Vizepräsident von Hassel: Eine Zusatzfrage des Herrn Abgeordneten Engelsberger.
Herr Staatsminister, trifft es zu, daß alle vier potentiellen Lieferländer für Atomkraftwerke, nämlich die Vereinigten Staaten, Kanada, Großbritannien und Frankreich, in Paris einen vorläufigen Einspruch eingelegt haben, daß diesen Einspruch bis auf die USA alle Länder zurückgezogen haben, daß aber die Vereinigten Staaten diesen Einspruch bei COCOM aufrechterhalten?

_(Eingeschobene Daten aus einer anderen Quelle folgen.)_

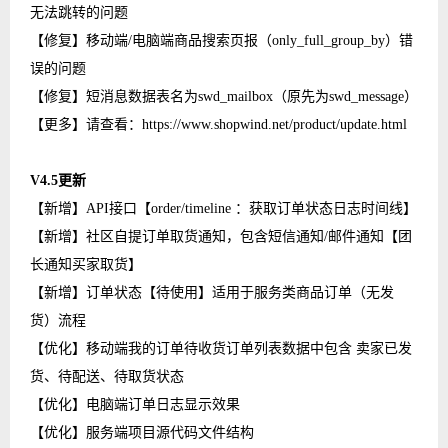
无法跳转的问题
【修复】移动端/电脑端商品搜索页报（only_full_group_by）错
误的问题
【修复】短消息数据表名为swd_mailbox（原先为swd_message）
【更多】请查看：https://www.shopwind.net/product/update.html
V4.5更新
【新增】API接口【order/timeline ：获取订单状态日志时间线】
【新增】社区自提订单取货通知，包含短信通知/邮件通知【团
长通知买家取货】
【新增】订单状态【待使用】适用于服务类商品订单（无发
货）流程
【优化】移动端我的订单待收货订单列表数据中包含 卖家已发
货、待配送、待取货状态
【优化】电脑端订单日志显示效果
【优化】服务端项目源代码文件结构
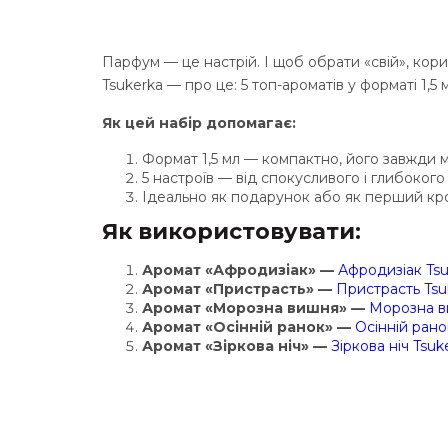
Парфум — це настрій. І щоб обрати «свій», кор
Tsukerka — про це: 5 топ-ароматів у форматі 1,5 
Як цей набір допомагає:
Формат 1,5 мл — компактно, його завжди м
5 настроїв — від спокусливого і глибокого
Ідеально як подарунок або як перший кр
Як використовувати:
Аромат «Афродизіак» —
Афродизіак Tsuk
Аромат «Пристрасть» —
Пристрасть Tsuk
Аромат «Морозна вишня» —
Морозна ви
Аромат «Осінній ранок» —
Осінній ранок
Аромат «Зіркова ніч» —
Зіркова ніч Tsuke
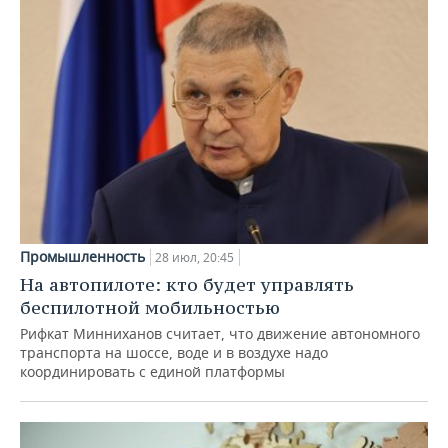
Промышленность
28 июл, 20:45
На автопилоте: кто будет управлять
беспилотной мобильностью
Рифкат Минниханов считает, что движение автономного
транспорта на шоссе, воде и в воздухе надо
координировать с единой платформы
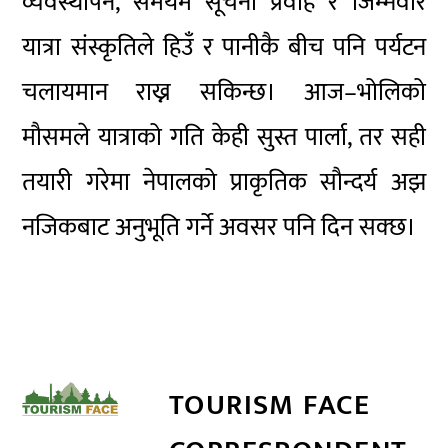
व्यवस्थापन, समयमै सूचना प्रवाह र जिम्मेवार
यात्रा संस्कृतिले हिउँ र पानीकै बीच पनि पर्यटन
चलायमान राख्न सकिन्छ। आज–भोलिको
मौसमले यात्राको गति केही सुस्त पार्ला, तर सही
तयारी गरेमा नेपालको प्राकृतिक सौन्दर्य अझ
नजिकबाट अनुभूति गर्ने अवसर पनि दिन सक्छ।
TOURISM FACE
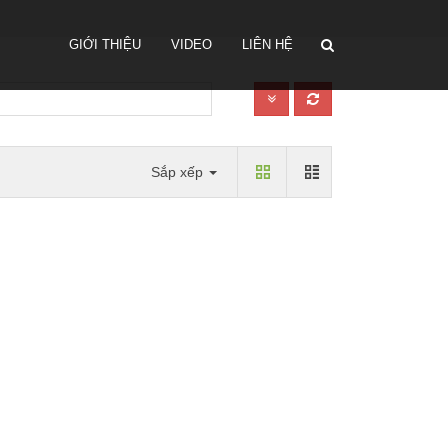
GIỚI THIỆU
VIDEO
LIÊN HỆ
Sắp xếp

Herr Abgeordneter, es trifft das zu, was ich eben gesagt habe: daß noch keine Zustimmung der Vereinigten Staaten und Großbritanniens vorliegt. Das ist der Sachstand. In diesen beiden Staaten ist die Prüfung noch im Gange. Damit ist auch gesagt, daß alle anderen Länder zugestimmt haben.

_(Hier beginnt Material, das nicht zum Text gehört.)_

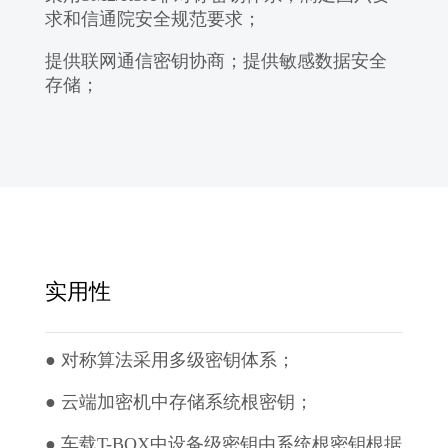
求和信通院安全规范要求；
提供联网通信密钥协商；提供敏感数据安全
存储；
实用性
● 对称算法采用多级密钥体系；
● 云端加密机中存储系统根密钥；
● 车载T-BOX中设备级密钥由系统根密钥根据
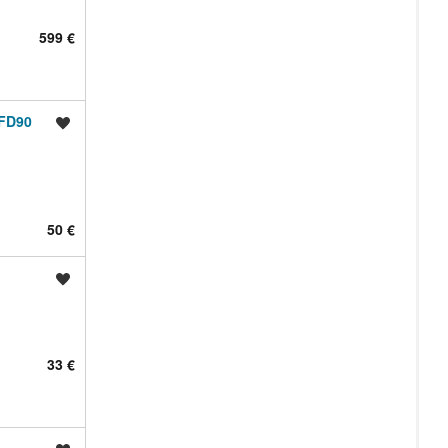
599 €
LFD90
Shrani oglas
50 €
Shrani oglas
33 €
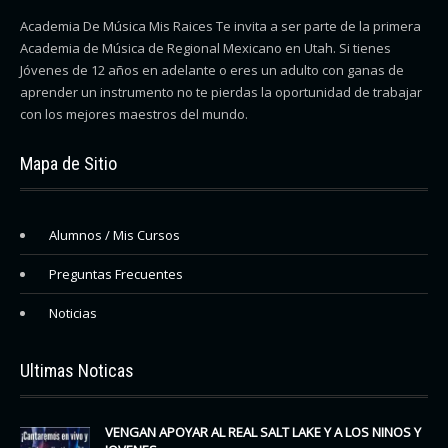
Academia De Música Mis Raices Te invita a ser parte de la primera
Academia de Música de Regional Mexicano en Utah. Si tienes
Jóvenes de 12 años en adelante o eres un adulto con ganas de
aprender un instrumento no te pierdas la oportunidad de trabajar
con los mejores maestros del mundo.
Mapa de Sitio
Alumnos / Mis Cursos
Preguntas Frecuentes
Noticias
Ultimas Noticas
VENGAN APOYAR AL REAL SALT LAKE Y A LOS NINOS Y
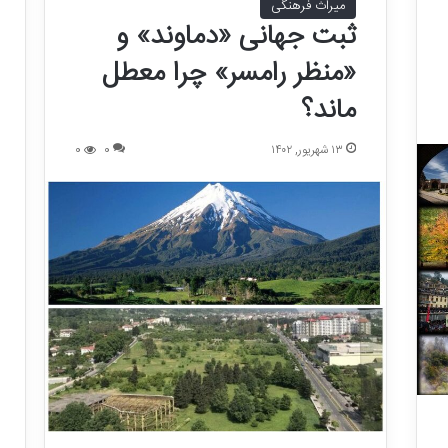
میراث فرهنگی
ثبت جهانی «دماوند» و
«منظر رامسر» چرا معطل
ماند؟
۱۳ شهریور, ۱۴۰۲
0
0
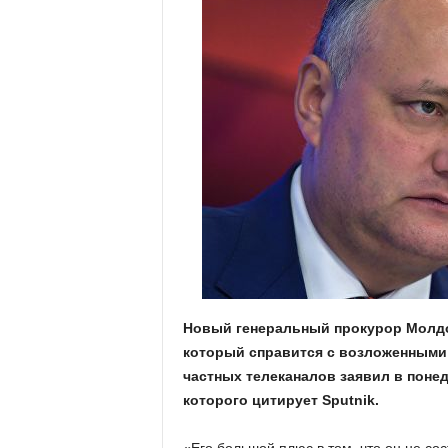
Новый генеральный прокурор Молд
который справится с возложенными н
частных телеканалов заявил в поне
которого цитирует Sputnik.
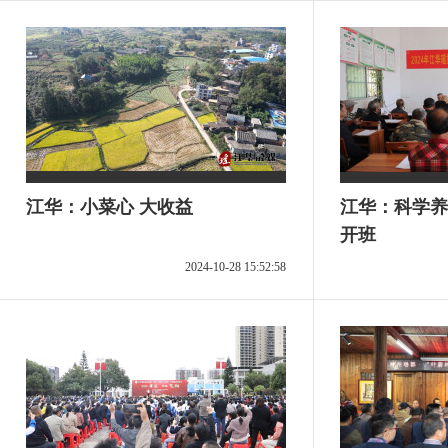
江华：小菜心 大收益
江华：科学养
开班
2024-10-28 15:52:58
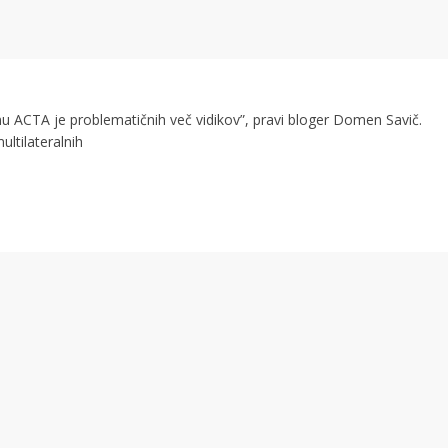
u ACTA je problematičnih več vidikov”, pravi bloger Domen Savič.
ltilateralnih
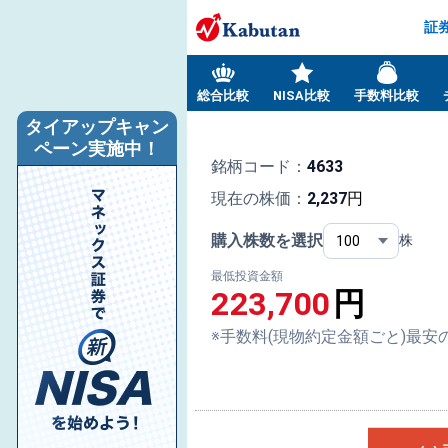
証
総合比較
NISA比較
手数料比較
タイアップキャン
ペーン実施中！
銘柄コード：
4633
現在の株価：
2,237
円
購入株数を選択
株
最低投資金額
223,700
円
※手数料(現物約定金額ごと)最安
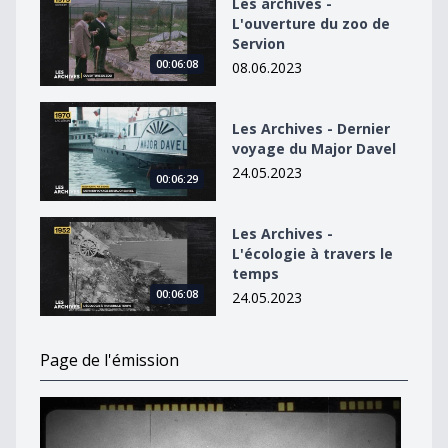
Les archives -
L'ouverture du zoo de
Servion
00:06:08
08.06.2023
Les Archives - Dernier voyage du Major Davel
Les Archives - Dernier
voyage du Major Davel
24.05.2023
00:06:29
Les Archives - L&#039;écologie à travers le temps
Les Archives -
L'écologie à travers le
temps
00:06:08
24.05.2023
Page de l'émission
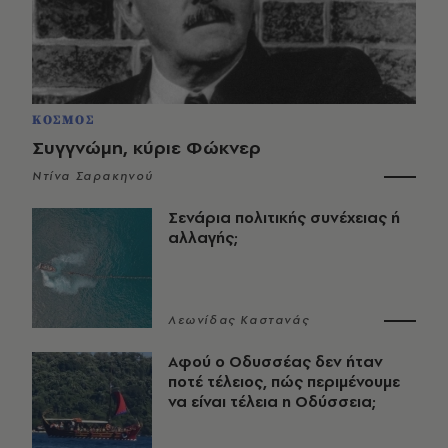
ΚΟΣΜΟΣ
Συγγνώμη, κύριε Φώκνερ
Ντίνα Σαρακηνού
Σενάρια πολιτικής συνέχειας ή
αλλαγής;
Λεωνίδας Καστανάς
Αφού ο Οδυσσέας δεν ήταν
ποτέ τέλειος, πώς περιμένουμε
να είναι τέλεια η Οδύσσεια;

Vizepräsident von Hassel: Die zweite Zusatzfrage des Herrn Abgeordneten Eingelsberger.
Herr Staatsminister, ist es nicht üblich, daß die Lieferung von Kernbrennstoffen über die europäische Versorgungsagentur in Brüssel abgewickelt wird? Und in welchem Maße sind unsere europäischen Partner in bezug auf unsere Absicht, auch den Brennstoff in die Sowjetunion zu liefern, konsultiert worden?

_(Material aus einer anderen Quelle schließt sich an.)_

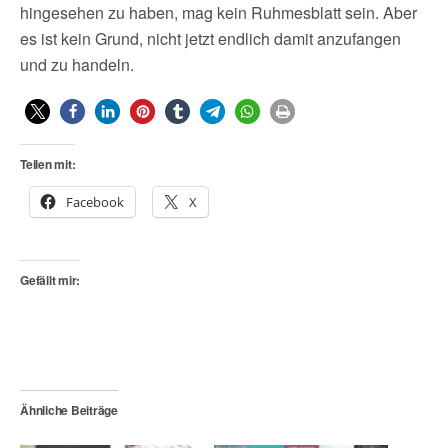
hingesehen zu haben, mag kein Ruhmesblatt sein. Aber
es ist kein Grund, nicht jetzt endlich damit anzufangen
und zu handeln.
Teilen mit:
Facebook
X
Gefällt mir:
Ähnliche Beiträge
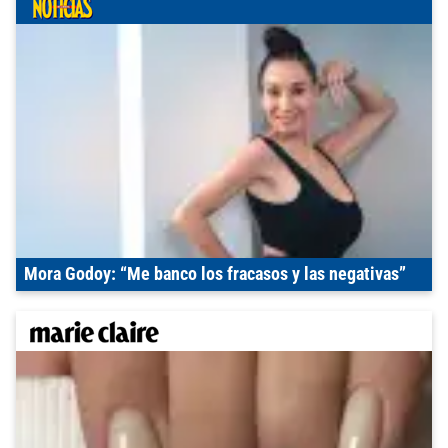
Mora Godoy: “Me banco los fracasos y las negativas”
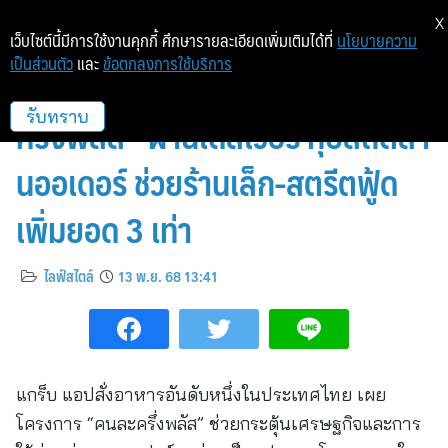
X
เว็บไซต์นี้มีการใช้งานคุกกี้ ศึกษารายละเอียดเพิ่มเติมได้ที่
นโยบายความ
เป็นส่วนตัว
และ
ข้อตกลงการใช้บริการ
แกร็บฟู้ด เผยคนไทยแห่ใช้ “คนละ
ครึ่งพลัส” ผ่านเดลิเวอรี ทุบสถิติล้า
รับทราบ
นออเดอร์ ช่วยร้านเล็ก-สตรีตฟู้ด
เพิ่มยอด 3 เท่า
ไลฟ์สไตล์
13 พ.ย. 68 13:41
แกร็บ แอปสั่งอาหารอันดับหนึ่งในประเทศไทย เผย
โครงการ “คนละครึ่งพลัส” ช่วยกระตุ้นเศรษฐกิจและการ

Herr Abgeordneter, ich bedaure, daß ich im Augenblick nicht genügend über den Stand der Atomtechnik im Bilde bin. Aber ich fürchte - ich werde das gerne nachprüfen , daß wir von zwei verschiedenen Dingen sprechen. Das, was wir hier liefern wollen, ist ein Kraftwerk mit Natururan, während sich doch die Agentur mit angereichertem Brennstoff befaßt, was, wenn Sie etwa an die anderen Verwendungsmöglichkeiten denken, ein beträchtlicher Unterschied ist. Ich habe nicht gehört, daß etwa die Lieferung eines Kraftwerks für Natururan, das ja sicherlich nicht zu den modernsten Typen gehört, etwa aus einem europäischen Pool gespeist werden könnte. Aber da mag ich mich täuschen. Sie sind, glaube ich, Techniker und mögen das besser wissen. Ich glaube, wir sprechen wirklich von zwei ganz verschiedenen Kraftwerkstypen.
Vizepräsident von Hassel: Zu einer letzten Zusatzfrage der Herr Abgeordnete Jäger ({0}).
Herr Staatsminister, angesichts Ihrer Antwort an den Herrn Kollegen Engelsberger darf ich fragen: Wäre es nicht sinnvoll gewesen, wenn sich die Bundesregierung vor den Zusagen, die sie in Moskau erteilte, mit den westlichen Verbündeten ins Benehmen gesetzt hätte, deren Zustimmung, wie Sie ja selber sagten, erforderlich war und ist und noch nicht eingegangen ist?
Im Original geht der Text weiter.